According to Gramsci, this ‘cultural hegemony’ must not be perceived as natural and inevitable, but must be recognised as artificial social constructs that should be investigated to discover their roots as instruments of domination. Usually societies are culturally diverse, but the ruling classes manipulate the culture of that society to perpetuate their domination. It means, peoples’ beliefs, explanations, perceptions, values, and mores are tuned in such a way that their ruling-class worldview becomes the worldview that is imposed and accepted as the cultural norm.
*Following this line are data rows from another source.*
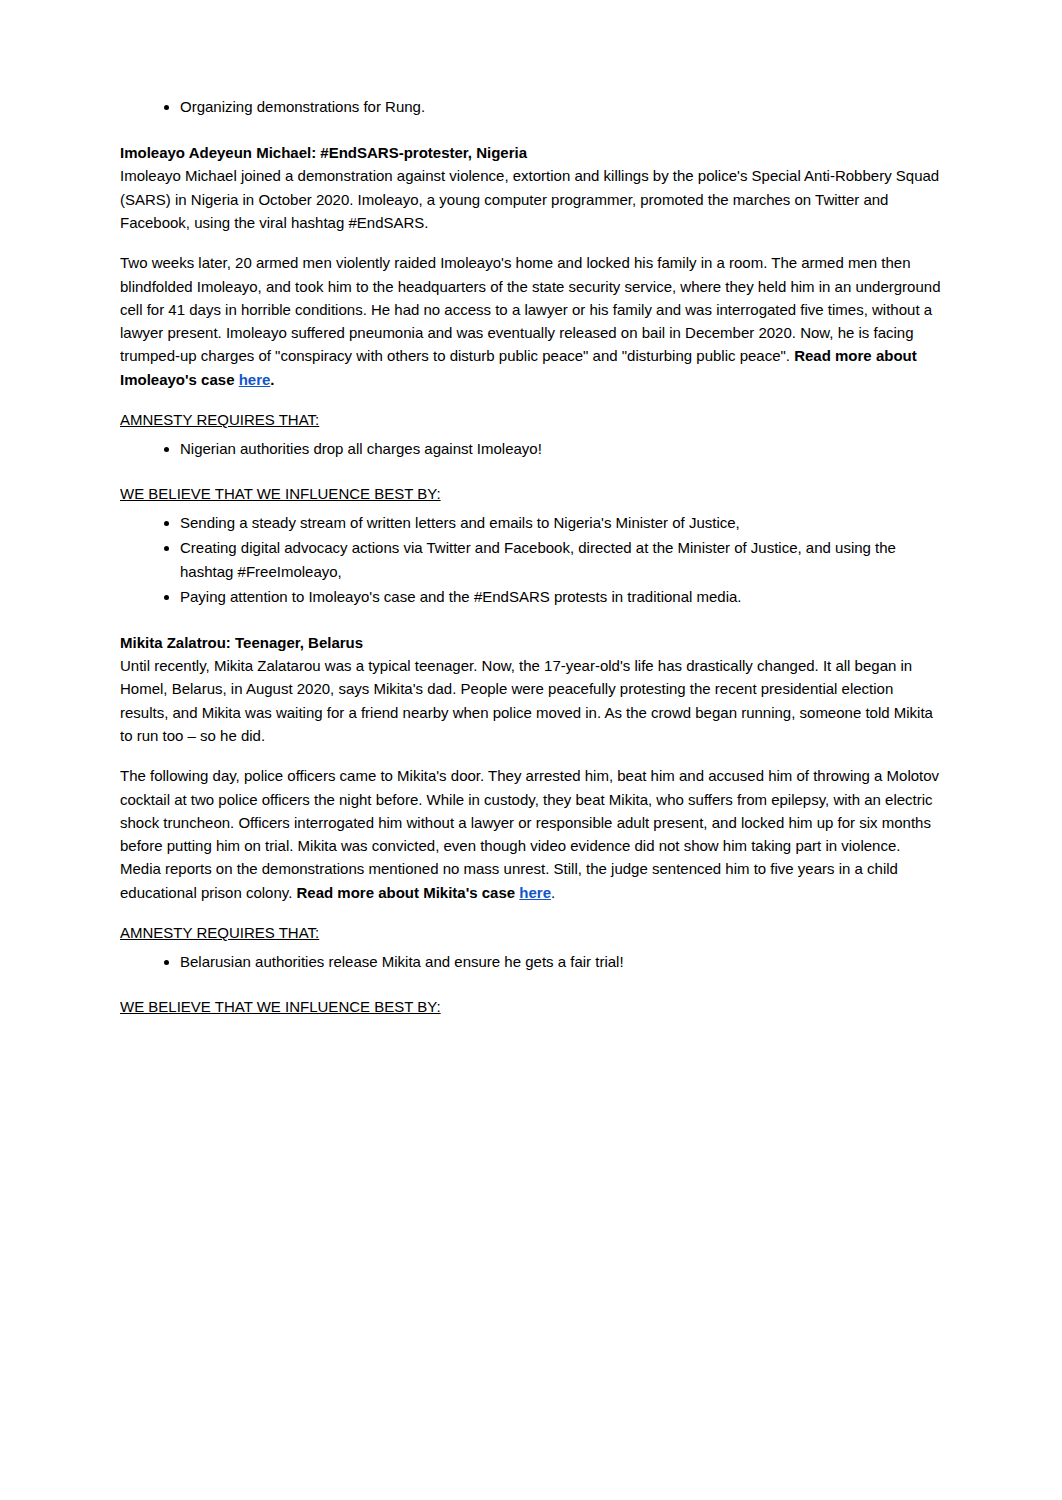Organizing demonstrations for Rung.
Imoleayo Adeyeun Michael: #EndSARS-protester, Nigeria
Imoleayo Michael joined a demonstration against violence, extortion and killings by the police's Special Anti-Robbery Squad (SARS) in Nigeria in October 2020. Imoleayo, a young computer programmer, promoted the marches on Twitter and Facebook, using the viral hashtag #EndSARS.
Two weeks later, 20 armed men violently raided Imoleayo's home and locked his family in a room. The armed men then blindfolded Imoleayo, and took him to the headquarters of the state security service, where they held him in an underground cell for 41 days in horrible conditions. He had no access to a lawyer or his family and was interrogated five times, without a lawyer present. Imoleayo suffered pneumonia and was eventually released on bail in December 2020. Now, he is facing trumped-up charges of "conspiracy with others to disturb public peace" and "disturbing public peace". Read more about Imoleayo's case here.
AMNESTY REQUIRES THAT:
Nigerian authorities drop all charges against Imoleayo!
WE BELIEVE THAT WE INFLUENCE BEST BY:
Sending a steady stream of written letters and emails to Nigeria's Minister of Justice,
Creating digital advocacy actions via Twitter and Facebook, directed at the Minister of Justice, and using the hashtag #FreeImoleayo,
Paying attention to Imoleayo's case and the #EndSARS protests in traditional media.
Mikita Zalatrou: Teenager, Belarus
Until recently, Mikita Zalatarou was a typical teenager. Now, the 17-year-old's life has drastically changed. It all began in Homel, Belarus, in August 2020, says Mikita's dad. People were peacefully protesting the recent presidential election results, and Mikita was waiting for a friend nearby when police moved in. As the crowd began running, someone told Mikita to run too – so he did.
The following day, police officers came to Mikita's door. They arrested him, beat him and accused him of throwing a Molotov cocktail at two police officers the night before. While in custody, they beat Mikita, who suffers from epilepsy, with an electric shock truncheon. Officers interrogated him without a lawyer or responsible adult present, and locked him up for six months before putting him on trial. Mikita was convicted, even though video evidence did not show him taking part in violence. Media reports on the demonstrations mentioned no mass unrest. Still, the judge sentenced him to five years in a child educational prison colony. Read more about Mikita's case here.
AMNESTY REQUIRES THAT:
Belarusian authorities release Mikita and ensure he gets a fair trial!
WE BELIEVE THAT WE INFLUENCE BEST BY:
Remember the ban on Progressive Writers’ Association; the takeover of Pakistan Times and Imroze and the launch of a security state by General Ayub Khan; ‘Pakistan Ideology’ as promoted by Maj-Gen Sher Ali Khan Pataudi, the federal information minister of General Yahya Khan (1969-71); the second amendment to the Constitution of Pakistan in 1974; the so-called Islamisation of Pakistan and flogging of journalists by General Zia; the doctrine of ‘strategic depth’ by General Aslam Beg; the media frenzy against SAARC when Rajiv Gandhi visited Pakistan during Benazir’s first government; the repeated denunciation by the state apparatus of the people who demanded provincial rights or regional languages; the support and promotion of Taliban as the creator of an ‘ideal Islamic state’ in Afghanistan. Pakistan was probably one of the only two countries in the world that recognised the Taliban as legitimate rulers of Afghanistan (the other being Saudi Arabia).
Gramsci points out that ‘cultural hegemony’ of the rulers imposes a ‘universally valid and dominant ideology that justifies the social, political, and economic status quo as natural, inevitable, perpetual and beneficial for everyone, rather than as artificial social constructs that benefit only the rulers i.e. those whom you are not allowed to criticise.
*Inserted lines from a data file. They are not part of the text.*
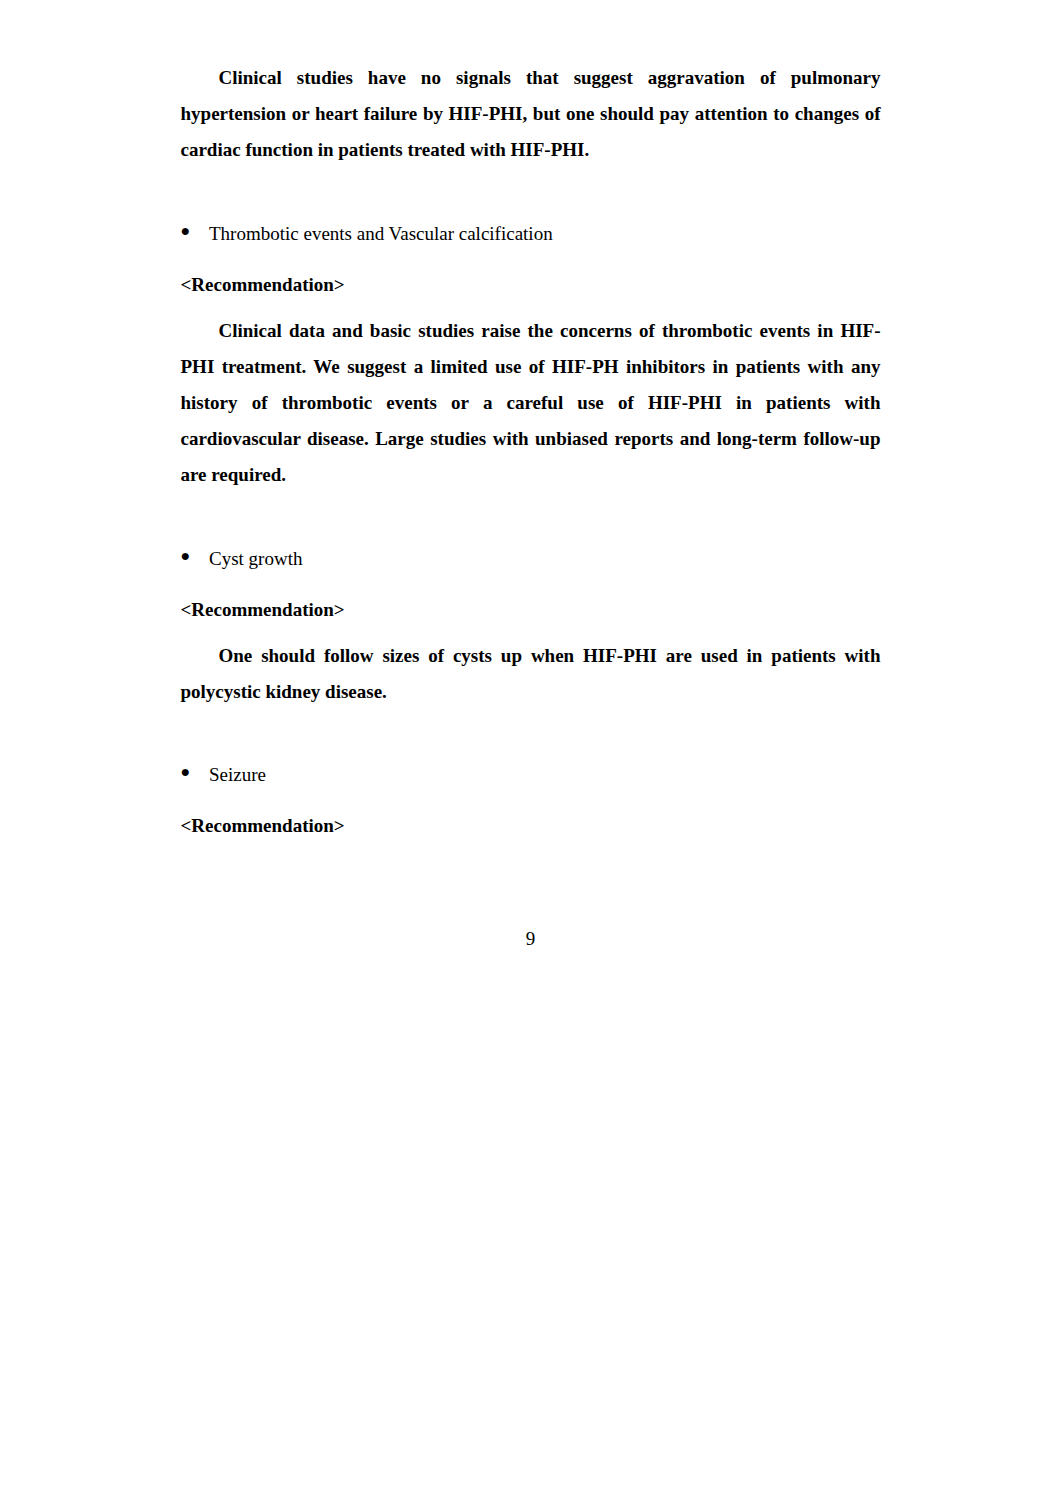Clinical studies have no signals that suggest aggravation of pulmonary hypertension or heart failure by HIF-PHI, but one should pay attention to changes of cardiac function in patients treated with HIF-PHI.
Thrombotic events and Vascular calcification
<Recommendation>
Clinical data and basic studies raise the concerns of thrombotic events in HIF-PHI treatment. We suggest a limited use of HIF-PH inhibitors in patients with any history of thrombotic events or a careful use of HIF-PHI in patients with cardiovascular disease. Large studies with unbiased reports and long-term follow-up are required.
Cyst growth
<Recommendation>
One should follow sizes of cysts up when HIF-PHI are used in patients with polycystic kidney disease.
Seizure
<Recommendation>
9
So combining Adorno’s ‘authoritarian personality’ with Gramsci’s ‘cultural hegemony’, we may conclude that arguably they are the two sides of the same coin; they complement each other -- one creates an atmosphere in which the other may thrive.
So now what should be done to defuse the weapons of mass frustration and aggression? First of all, poverty and illiteracy, ignorance and lack of opportunities, curbs on self-expression and absence of healthy entertainment need to be identified as the prime movers of frustration; coupled with religiosity and sectarianism, jingoism and nationalism, authoritarianism and intolerance -- the root causes of aggression. On one side, we have unfulfilled aspirations of the masses, resulting from decades-old stress on security rather than a welfare state; and on the other we have ‘cultural hegemony’ that eulogizes authoritarian personality with all its traits discussed above.
The so-called ‘strategists’ of the deep state have neither the time nor inclination to indulge in some serious sociological discussions; they are convinced that they know the best, and can fix the ones who don’t agree with them. Let’s conclude with an Erich Fromm quote taken from his book the Sane Society:
"The fact that millions of people share the same vices does not make these vices virtues, the fact that they share so many errors does not make the errors to be truths, and the fact that millions of people share the same form of mental pathology does not make these people sane."